Four architectural follies representing the ghosts of Butetown/Tiger Bay.

Gabion walls form the primary structural system. A gabion is a cage of stone, visibly unfinished, its fill exposed, the wire frame leaving its contents on view.

Fig. 07 — Gabion: a wall read through what it holds

The fill is ballast stone, rock carried in the hulls of ships returning to Cardiff Bay from West Africa, the Arabian Peninsula, and South and Southeast Asia, offloaded on arrival and largely forgotten.

This parallels the history of Tiger Bay. Communities arrived through the same maritime routes as the ballast itself. Both supported Cardiff structurally and culturally, yet both were excluded from dominant narratives.

Each stone retains its own irregularity. The wall gains strength through collective difference rather than uniformity.

Fig. 08 — Concrete cast onto fabric: arrested motion

Fabric is defined by movement, yet architecture demands permanence. Early tests cast concrete onto fabric, preserving drape geometry in load-bearing form.

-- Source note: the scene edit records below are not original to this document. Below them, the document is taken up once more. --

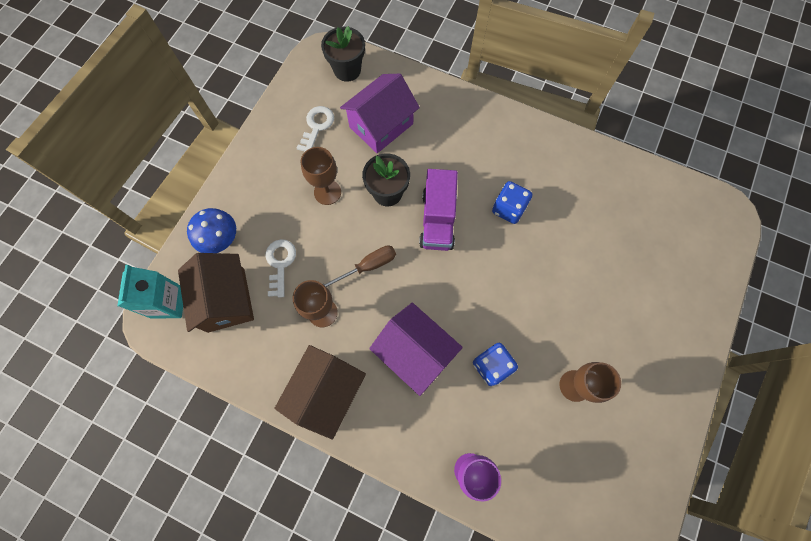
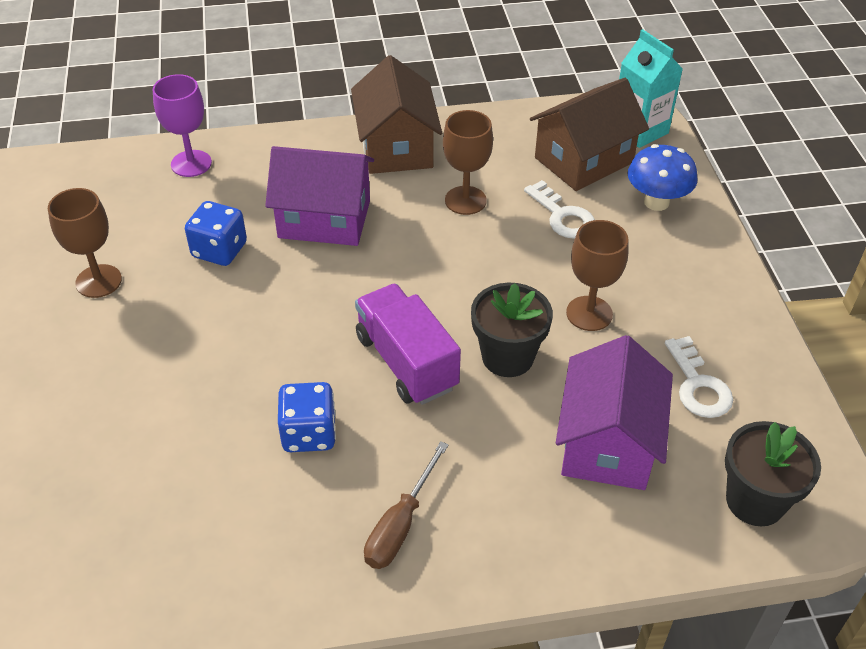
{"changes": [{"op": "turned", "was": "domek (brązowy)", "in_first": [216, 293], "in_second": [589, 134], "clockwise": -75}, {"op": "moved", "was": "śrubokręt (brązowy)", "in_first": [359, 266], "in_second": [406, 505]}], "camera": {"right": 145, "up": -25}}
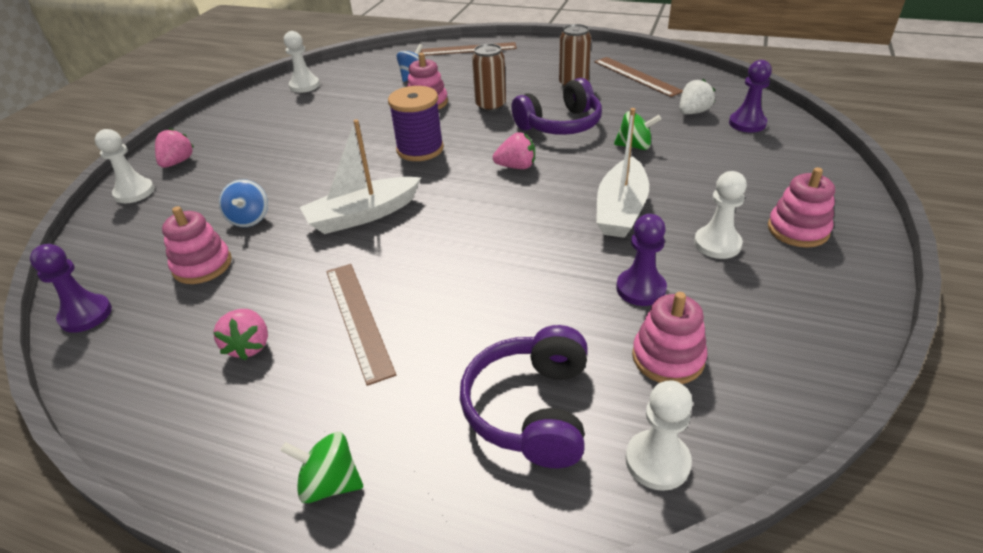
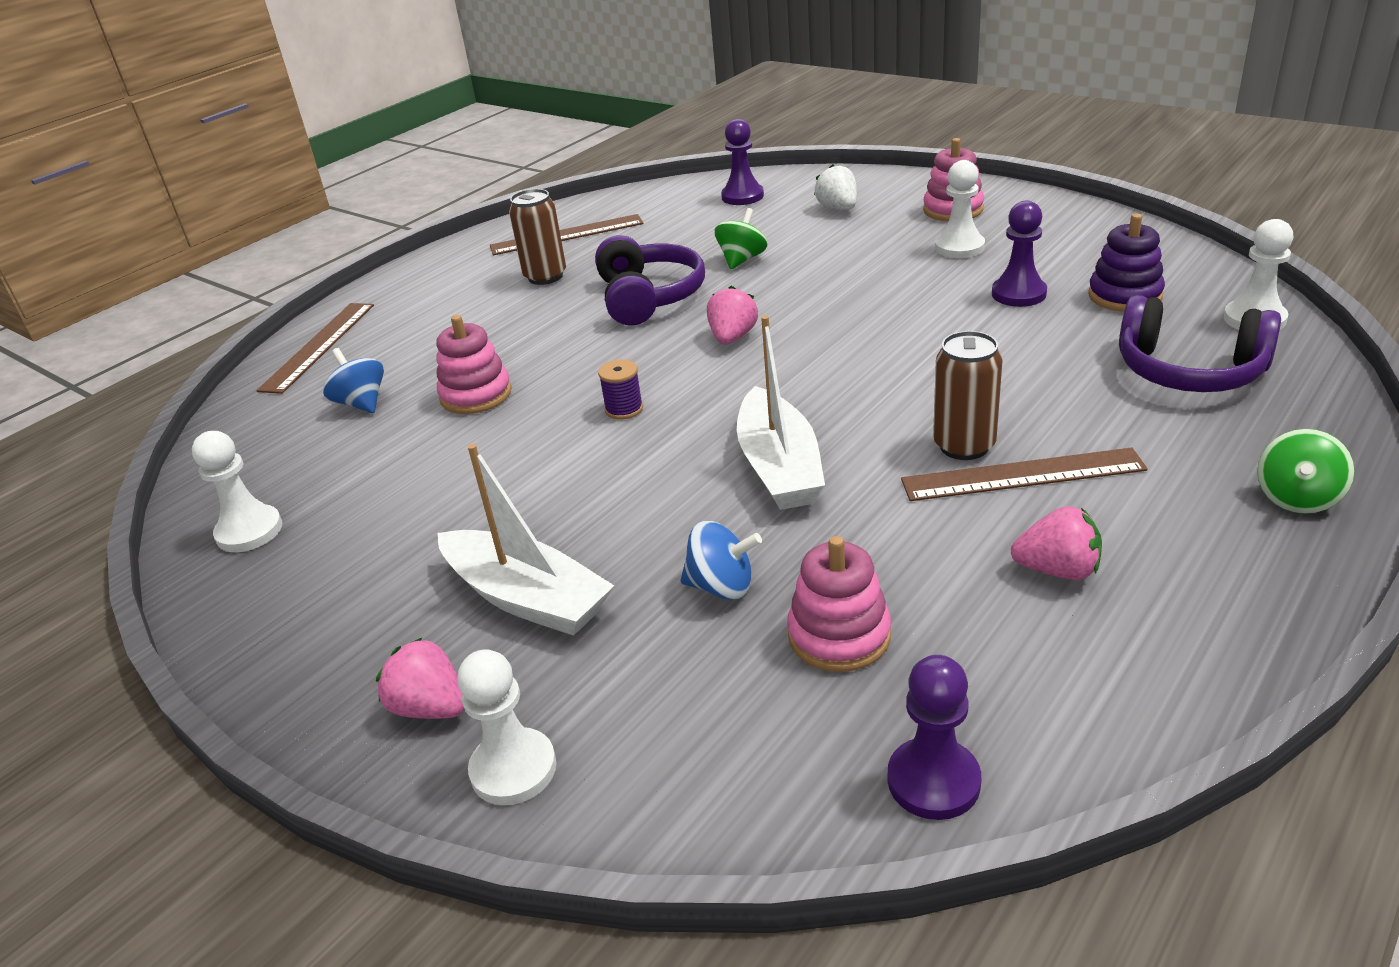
{"changes": [{"op": "resized", "was": "szpulka (fioletowy)", "in_first": [416, 123], "in_second": [620, 389], "ratio": 0.5}, {"op": "moved", "was": "puszka (brązowy)", "in_first": [489, 78], "in_second": [968, 395]}, {"op": "moved", "was": "łódka (biały)", "in_first": [622, 173], "in_second": [526, 540]}, {"op": "recoloured", "was": "zabawka nakładanka (różowy)", "now": "zabawka nakładanka (fioletowy)", "in_first": [670, 338], "in_second": [1126, 263]}, {"op": "moved", "was": "truskawka (biały)", "in_first": [697, 96], "in_second": [835, 187]}], "camera": {"right": -70, "up": -5}}
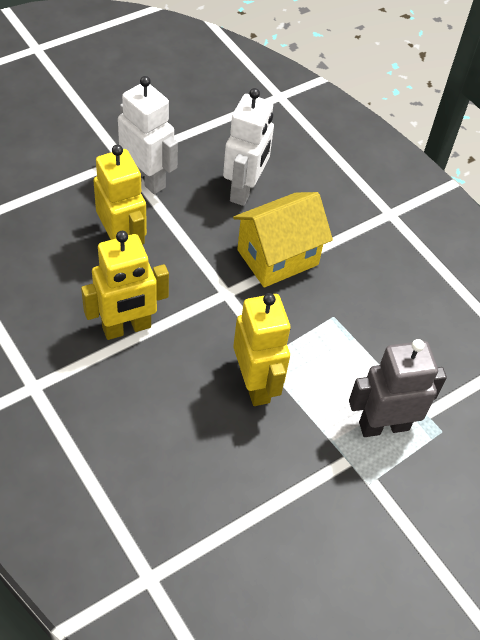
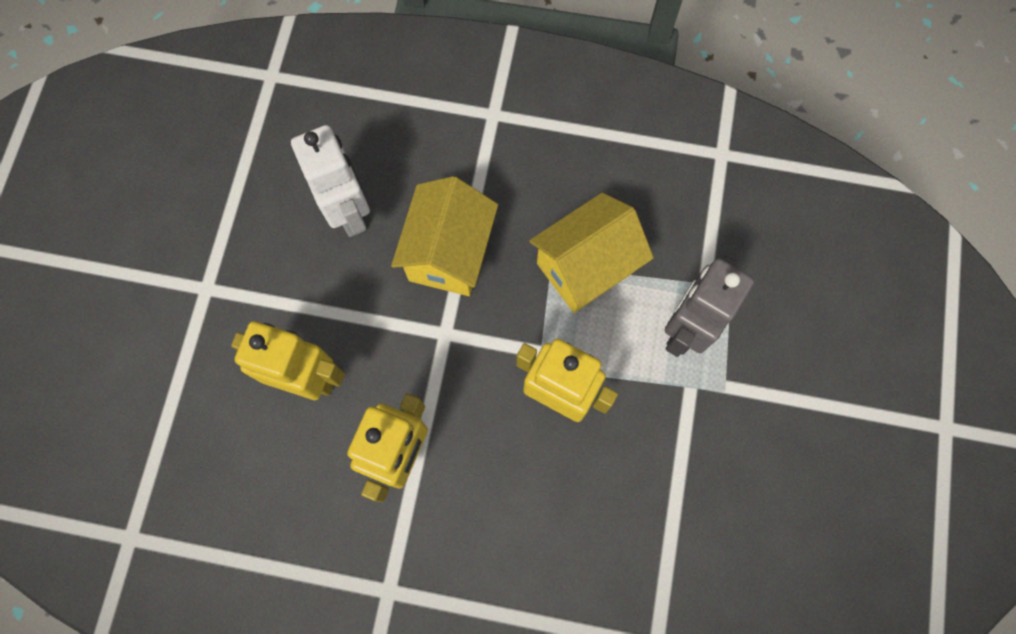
{"changes": [{"op": "removed", "was": "robot (biały)", "in_first": [148, 135]}, {"op": "added", "now": "domek (żółty)", "in_second": [591, 253]}], "camera": {"right": -40, "up": 20}}
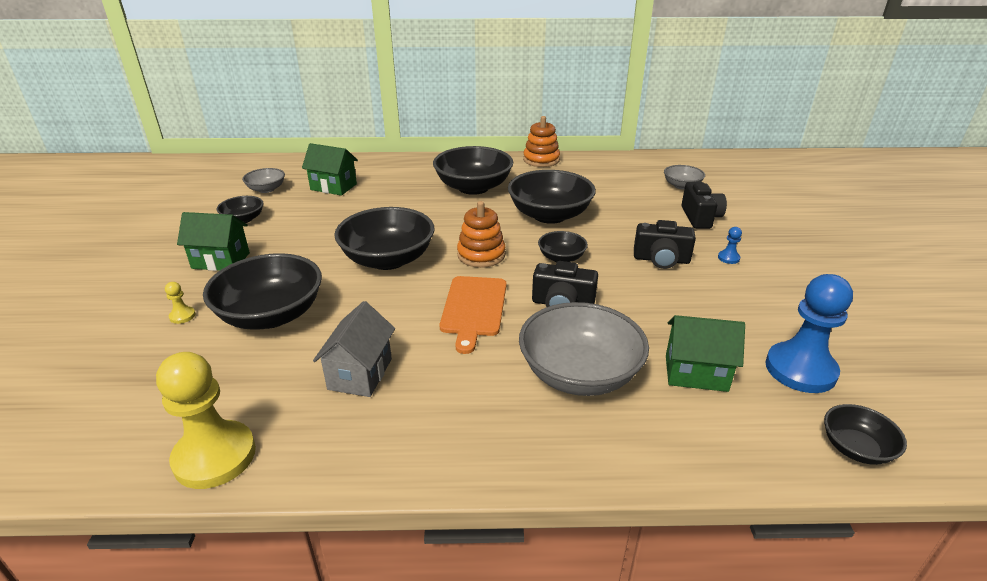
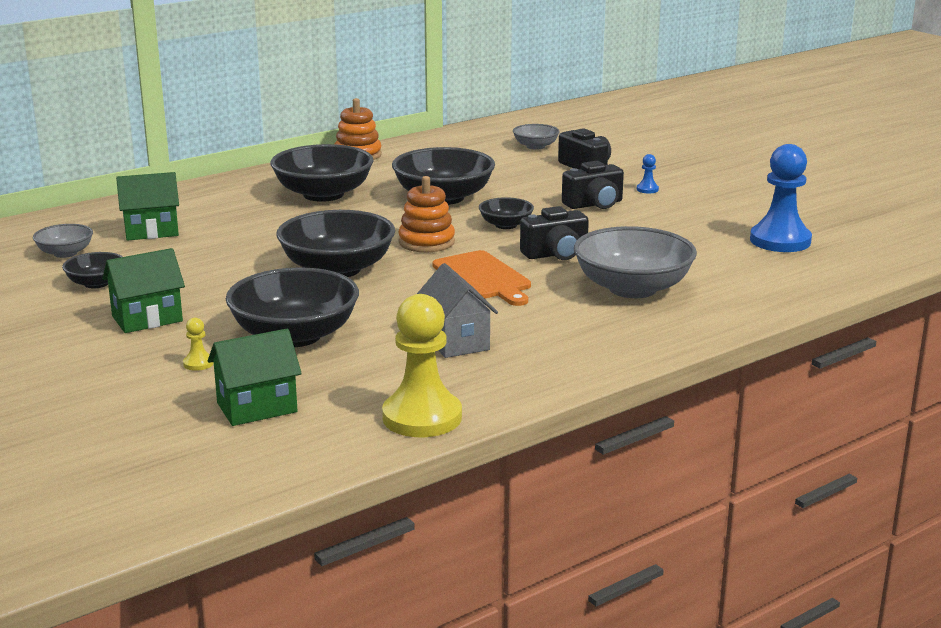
{"changes": [{"op": "moved", "was": "domek (zielony)", "in_first": [705, 353], "in_second": [255, 377]}, {"op": "removed", "was": "miska (czarny)", "in_first": [865, 434]}], "camera": {"right": -35, "up": -10}}
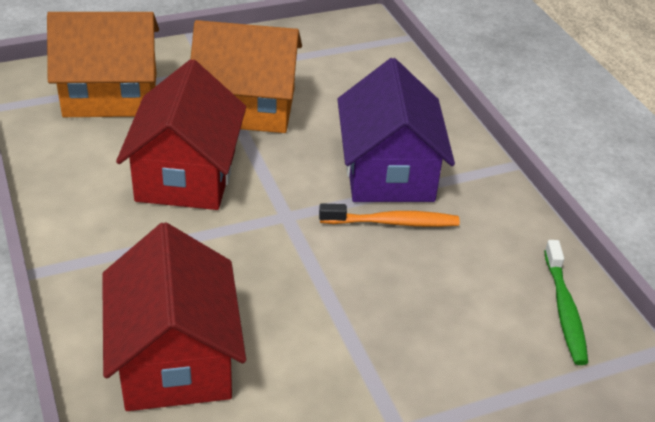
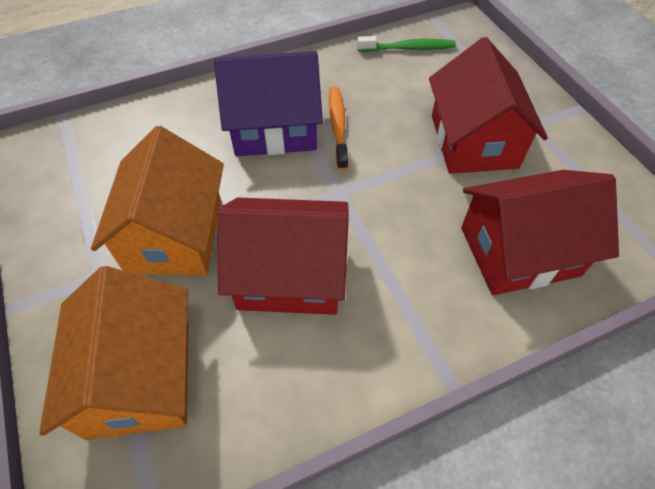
{"changes": [{"op": "added", "now": "domek (czerwony)", "in_second": [488, 105]}], "camera": {"right": -90, "up": 15}}
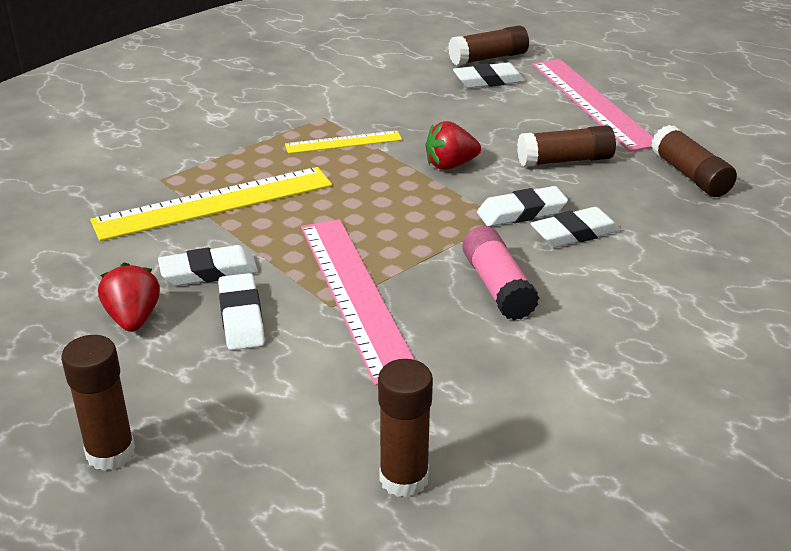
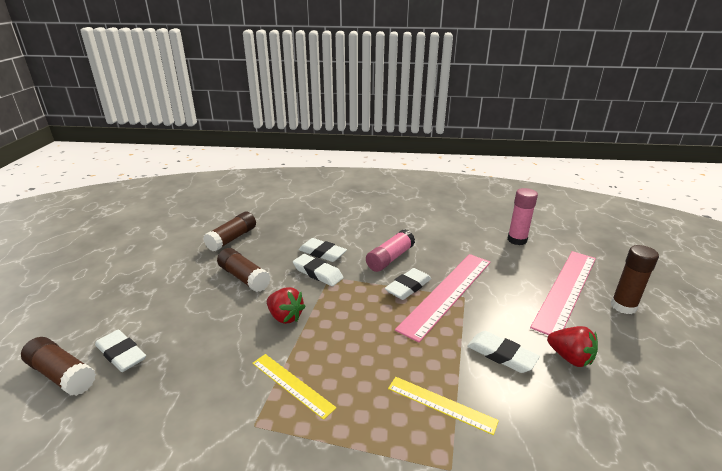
{"changes": [{"op": "resized", "was": "linijka (żółty)", "in_first": [211, 204], "in_second": [443, 406], "ratio": 0.53}, {"op": "turned", "was": "truskawka (czerwony)", "in_first": [129, 297], "in_second": [572, 346], "clockwise": -90}, {"op": "moved", "was": "gumka do mazania (biały)", "in_first": [241, 311], "in_second": [407, 284]}, {"op": "recoloured", "was": "klej w sztyfcie (brązowy)", "now": "klej w sztyfcie (różowy)", "in_first": [405, 428], "in_second": [523, 216]}, {"op": "moved", "was": "linijka (różowy)", "in_first": [593, 105], "in_second": [563, 293]}], "camera": {"right": -125, "up": -5}}
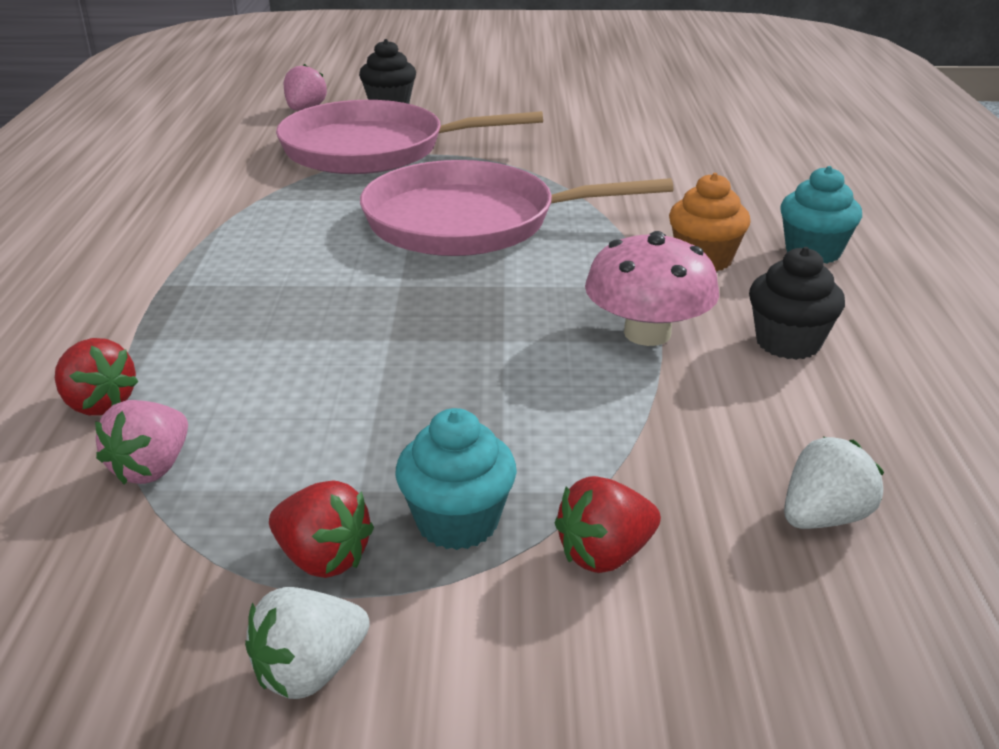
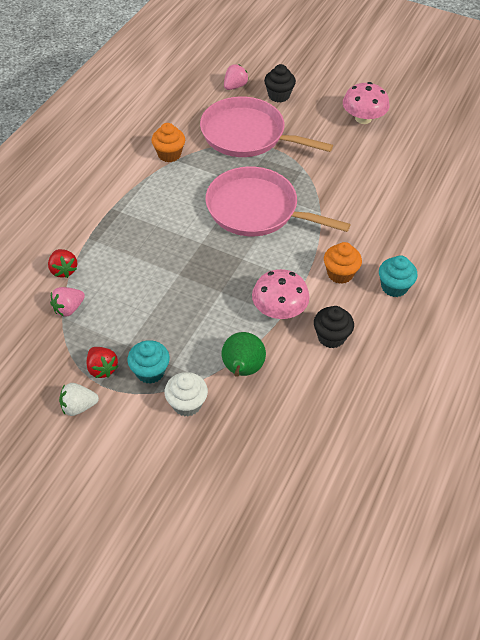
{"changes": [{"op": "replaced", "was": "truskawka (czerwony)", "now": "muffinka (biały)", "in_first": [608, 524], "in_second": [186, 394]}, {"op": "removed", "was": "truskawka (biały)", "in_first": [834, 483]}, {"op": "added", "now": "muffinka (pomarańczowy)", "in_second": [168, 142]}, {"op": "added", "now": "gruszka (zielony)", "in_second": [244, 354]}, {"op": "added", "now": "grzyb (różowy)", "in_second": [366, 103]}], "camera": {"right": 25, "up": 20}}
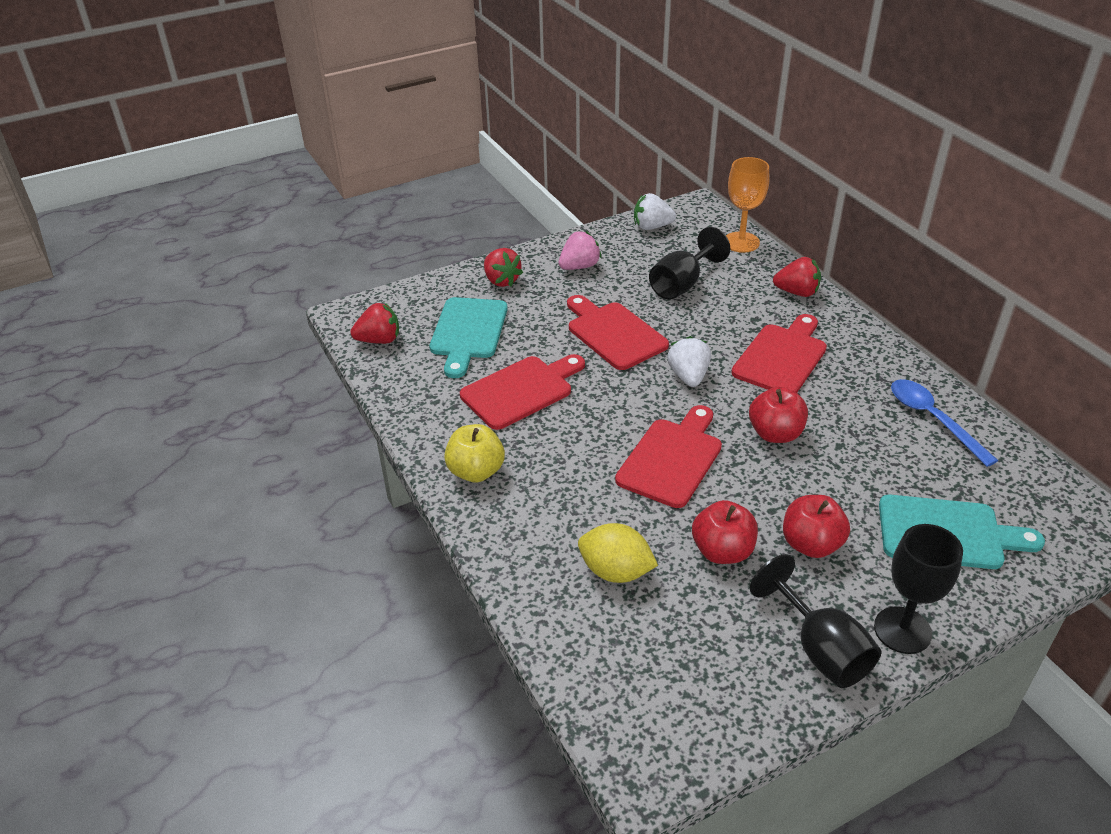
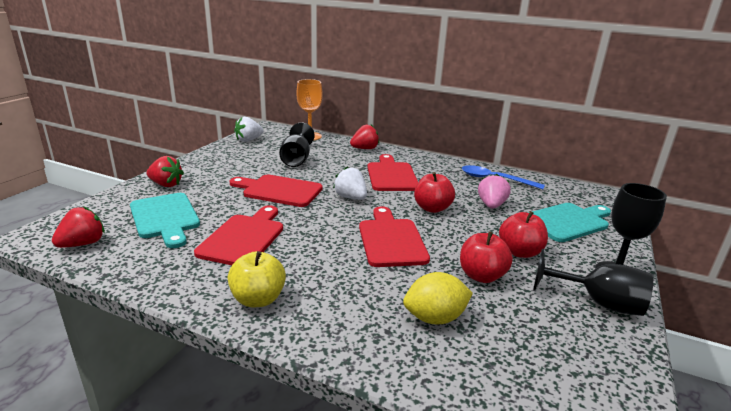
{"changes": [{"op": "moved", "was": "truskawka (różowy)", "in_first": [580, 250], "in_second": [494, 191]}], "camera": {"right": -40, "up": -15}}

The final system shifts the question. A chainmail and slate envelope achieves fluidity through accumulation of discrete rigid units: slate that holds its form, suspended in a chain matrix that moves.

Fig. 09 — Chainmail and slate: fluidity through accumulation

The result is fluidity through collective behaviour, many fixed parts moving as one.

An accompanying installation interprets Constructivism in built form, drawing from Tatlin's Corner Counter-Relief (1914–15). The assembled figure reads as a body in forward lunge.

Two registers of movement operate at once. The first is representational: diagonal force and kinetic implication. The second is participatory: a timber weight pulls red strings taut across the room.

The space is left open as an invitation. Visitors become the architects of their own arrangement.